By nearly every estimate, the Green New Deal environmental plan pushed by Democratic socialist Rep. Alexandria Ocasio-Cortez would carry a hefty price tag — one study put the cost at $51 trillion, another at $93 trillion.
But that’s chump change compared with a new study.
The state of Pennsylvania, for example, would need to spend $2 quadrillion to upgrade residential, commercial and industrial buildings as mandated in the GND, and Florida would need to pony up $1.4 quadrillion, according to the study, released jointly by the Competitive Enterprise Institute (CEI) and Power the Future on Tuesday.
“The Green New Deal is a radical blueprint to de-carbonize the American economy by refashioning how we grow food, move people and goods, source and distribute electricity, and build the structures where we live, work, and play. Our analysis shows that, if implemented, the Green New Deal would cost for American households at least tens of thousands of dollars annually on a permanent basis,” CEI President and CEO Kent Lassman said in a statement.
“Perhaps that’s why exactly zero Senate Democrats, including the resolution’s 12 co-sponsors, voted for the Green New Deal when they had the chance.”
Some other massive price tags include $352.8 trillion for New Mexico, $533.4 trillion for Alaska and New Hampshire at $102.8 trillion.
To put the astronomical numbers in perspective, the United States national debt is $22,022,795,612,652. A quadrillion is equal to a thousand trillion, or a 1 followed by 15 zeroes.
The study also found that average Americans would be forced to pay tens of thousands of dollars. “Each household in five model states – Alaska, Florida, New Hampshire, New Mexico, and Pennsylvania – will be on the hook for more than $70,000 in increased costs for electricity, upgrading vehicles and housing, and shipping in just the first year under the Green New Deal,” the study said.
Under the GND plan, Ocasio-Cortez proposes eliminating all fossil-fuel-powered electricity. That would shutter all coal and natural gas power plants across the United States, costing hundred of thousands of jobs. The plan also calls for getting rid of all gas-powered cars — in 10 years.
What’s more, the plan sets out a guarantee for every American to have a job, pledging to “provide all members of our society, across all regions and all communities, the opportunity, training and education to be a full and equal participant in the transition, including through a job guarantee program to assure a living wage job to every person who wants one.”
According to the Green New Deal, the program also plans to “mitigate deeply entrenched racial, regional and gender-based inequalities in income and wealth (including, without limitation, ensuring that federal and other investment will be equitably distributed to historically impoverished, low income, deindustrialized or other marginalized communities in such a way that builds wealth and ownership at the community level).”

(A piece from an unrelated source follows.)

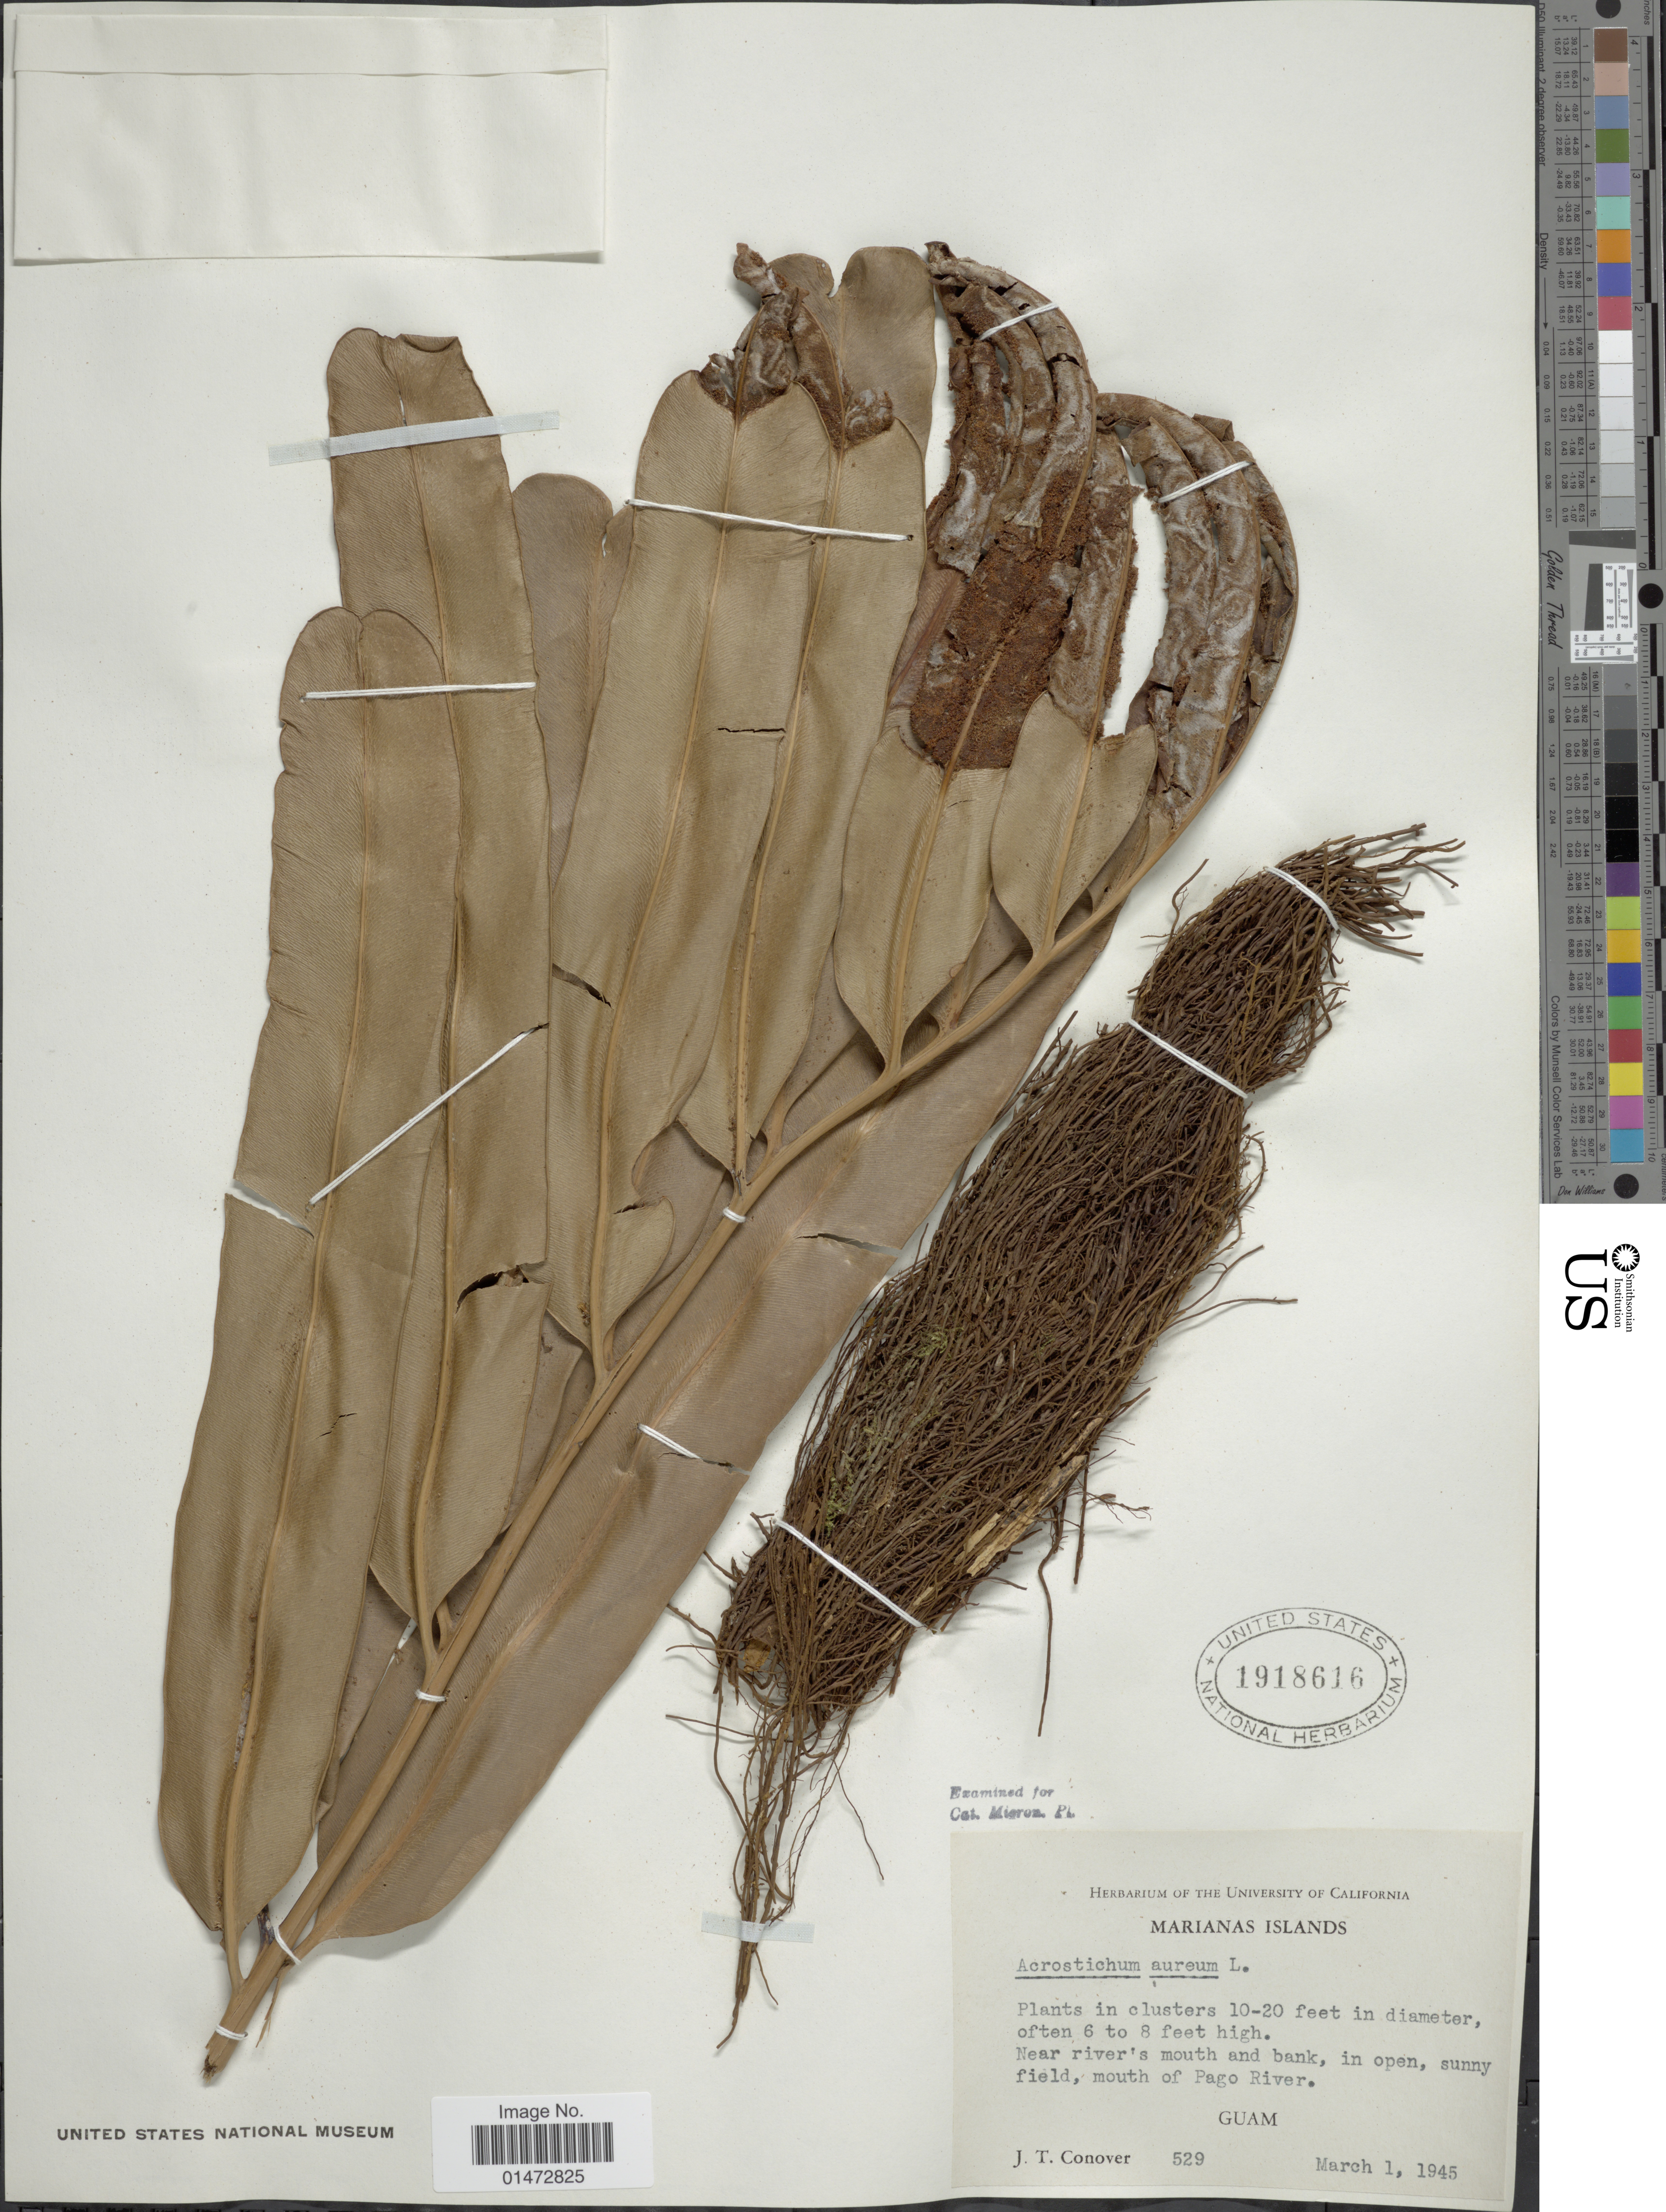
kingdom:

And the draft plan says paying for the massive program “shall be accomplished by the federal government, using a combination of the Federal Reserve, a new public bank or system of regional and specialized public banks, public venture funds and such other vehicles or structures that the select committee deems appropriate.”
A study co-authored by the former director of the nonpartisan Congressional Budget Office found that the cost for the first decade would be $93 trillion.
But the authors of the latest study warned that they may have underestimated the staggering cost.
“Most provisions of the GND are so broad and open-ended that the list of potential programs necessary to implement the program is limited by the capacity of legislators to imagine a new government program,” Lassman and co-author Daniel Turner wrote. “Therefore, it is impossible to calculate the whole or maximum cost of the GND.”